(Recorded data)
▶
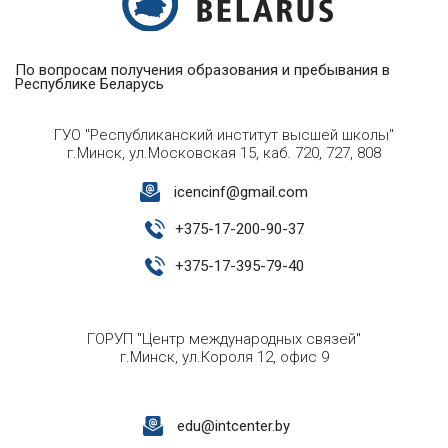
По вопросам получения образования и пребывания в
Республике Беларусь
ГУО "Республиканский институт высшей школы"
г.Минск, ул.Московская 15, каб. 720, 727, 808
icencinf@gmail.com
+
375-17-200-90-37
+
375-17-395-79-40
ГОРУП "Центр международных связей"
г.Минск, ул.Короля 12, офис 9
edu@intcenter.by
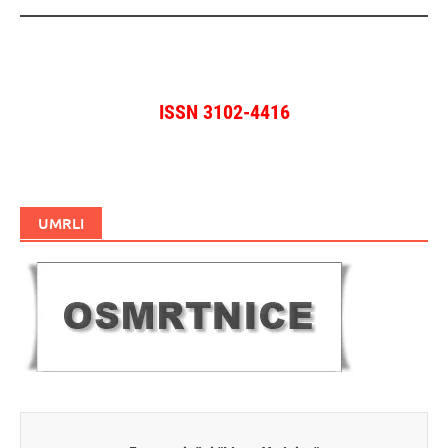
ISSN 3102-4416
UMRLI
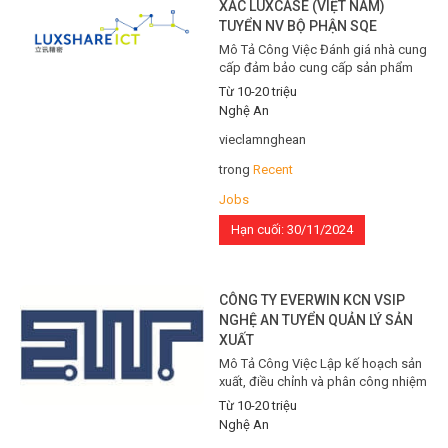
XÁC LUXCASE (VIỆT NAM)
TUYỂN NV BỘ PHẬN SQE
Mô Tả Công Việc Đánh giá nhà cung
cấp đảm bảo cung cấp sản phẩm
và dịch vụ đạt tiêu chuẩn chất lượng.
Từ 10-20 triệu
Duy trì liên lạc và hợp tác hiệu quả
Nghệ An
với nhà cung cấp. Kiểm tra và đánh
giá sản phẩm, dịch vụ từ nhà cung
vieclamnghean
cấp, xử lý các vấn đề liên…
trong
Recent
Jobs
Hạn cuối: 30/11/2024
CÔNG TY EVERWIN KCN VSIP
NGHỆ AN TUYỂN QUẢN LÝ SẢN
XUẤT
Mô Tả Công Việc Lập kế hoạch sản
xuất, điều chỉnh và phân công nhiệm
vụ sản xuất phù hợp. Thống kê, phân
Từ 10-20 triệu
tích, tổng hợp hiệu quả sản xuất định
Nghệ An
kỳ. Chuẩn bị và cập nhật kế hoạch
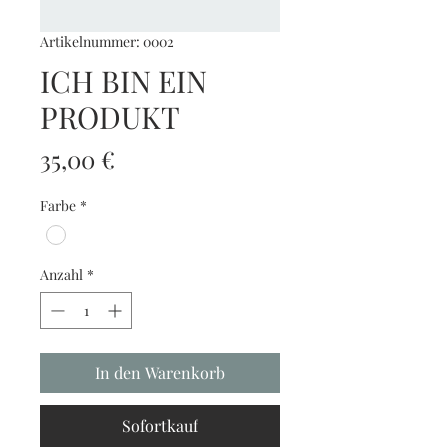
Artikelnummer: 0002
ICH BIN EIN
PRODUKT
Preis
35,00 €
Farbe
*
Anzahl
*
In den Warenkorb
Sofortkauf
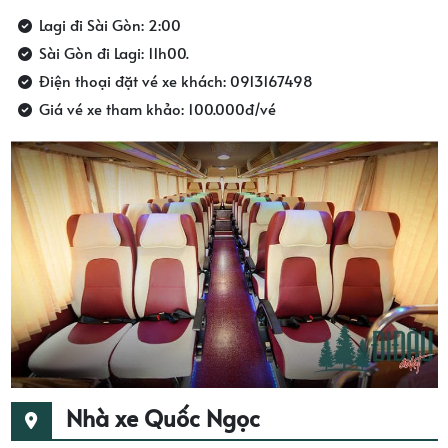
Lagi đi Sài Gòn: 2:00
Sài Gòn đi Lagi: 11h00.
Điện thoại đặt vé xe khách: 0913167498
Giá vé xe tham khảo: 100.000đ/vé
Nhà xe Quốc Ngọc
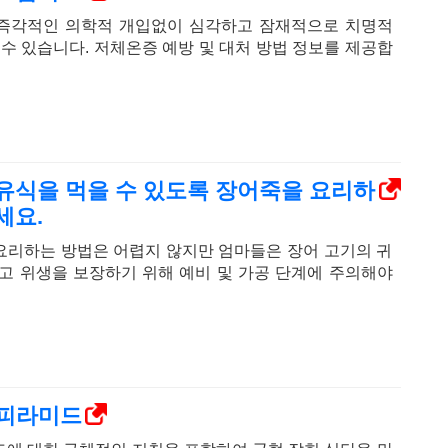
즉각적인 의학적 개입없이 심각하고 잠재적으로 치명적
 수 있습니다. 저체온증 예방 및 대처 방법 정보를 제공합
유식을 먹을 수 있도록 장어죽을 요리하
세요.
요리하는 방법은 어렵지 않지만 엄마들은 장어 고기의 귀
고 위생을 보장하기 위해 예비 및 가공 단계에 주의해야
양 피라미드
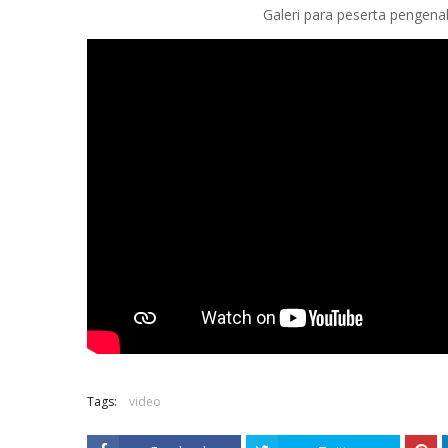
Galeri para peserta pengenal
Tags:
video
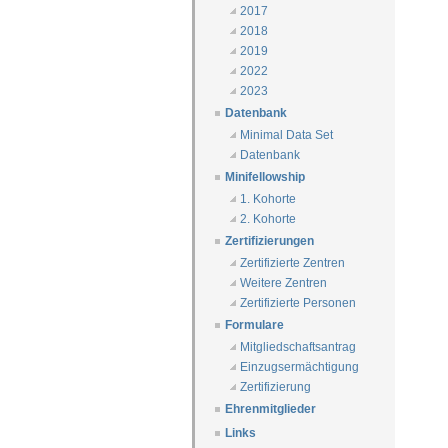
2017
2018
2019
2022
2023
Datenbank
Minimal Data Set
Datenbank
Minifellowship
1. Kohorte
2. Kohorte
Zertifizierungen
Zertifizierte Zentren
Weitere Zentren
Zertifizierte Personen
Formulare
Mitgliedschaftsantrag
Einzugsermächtigung
Zertifizierung
Ehrenmitglieder
Links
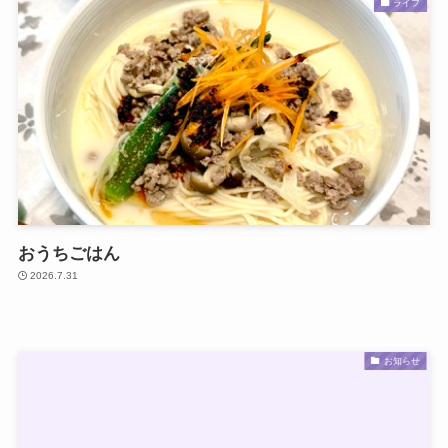
ライフ
おうちごはん
2026.7.31
お知らせ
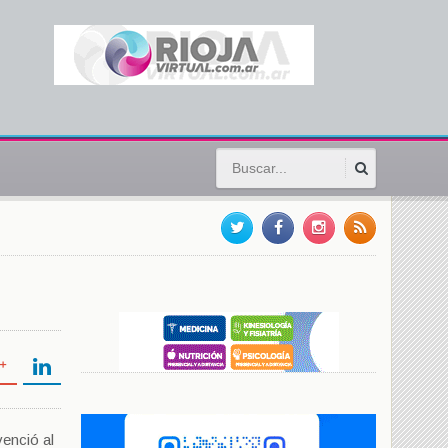
venció al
◀
> **Prompt**: With the pictures left out, give again exactly the lines from the one that contains "giá sản phẩm, dịch vụ từ nhà cung" through the final line of the data above.

> **Task response**:
giá sản phẩm, dịch vụ từ nhà cung
vieclamnghean
cấp, xử lý các vấn đề liên…
trong
Recent
Jobs
Hạn cuối: 30/11/2024
CÔNG TY EVERWIN KCN VSIP
NGHỆ AN TUYỂN QUẢN LÝ SẢN
XUẤT
Mô Tả Công Việc Lập kế hoạch sản
xuất, điều chỉnh và phân công nhiệm
vụ sản xuất phù hợp. Thống kê, phân
Từ 10-20 triệu
tích, tổng hợp hiệu quả sản xuất định
Nghệ An
kỳ. Chuẩn bị và cập nhật kế hoạch
Artikelnummer: 0002
ICH BIN EIN
PRODUKT
Preis
35,00 €
Farbe
*
Anzahl
*
In den Warenkorb
Sofortkauf
Lagi đi Sài Gòn: 2:00
Sài Gòn đi Lagi: 11h00.
Điện thoại đặt vé xe khách: 0913167498
Giá vé xe tham khảo: 100.000đ/vé
Nhà xe Quốc Ngọc
즉각적인 의학적 개입없이 심각하고 잠재적으로 치명적
 수 있습니다. 저체온증 예방 및 대처 방법 정보를 제공합
유식을 먹을 수 있도록 장어죽을 요리하
세요.
요리하는 방법은 어렵지 않지만 엄마들은 장어 고기의 귀
고 위생을 보장하기 위해 예비 및 가공 단계에 주의해야
양 피라미드
Galeri para peserta pengenal
Tags:
video
2017
2018
2019
2022
2023
Datenbank
Minimal Data Set
Datenbank
Minifellowship
1. Kohorte
2. Kohorte
Zertifizierungen
Zertifizierte Zentren
Weitere Zentren
Zertifizierte Personen
Formulare
Mitgliedschaftsantrag
Einzugsermächtigung
Zertifizierung
Ehrenmitglieder
Links
ライフ
おうちごはん
2026.7.31
お知らせ
venció al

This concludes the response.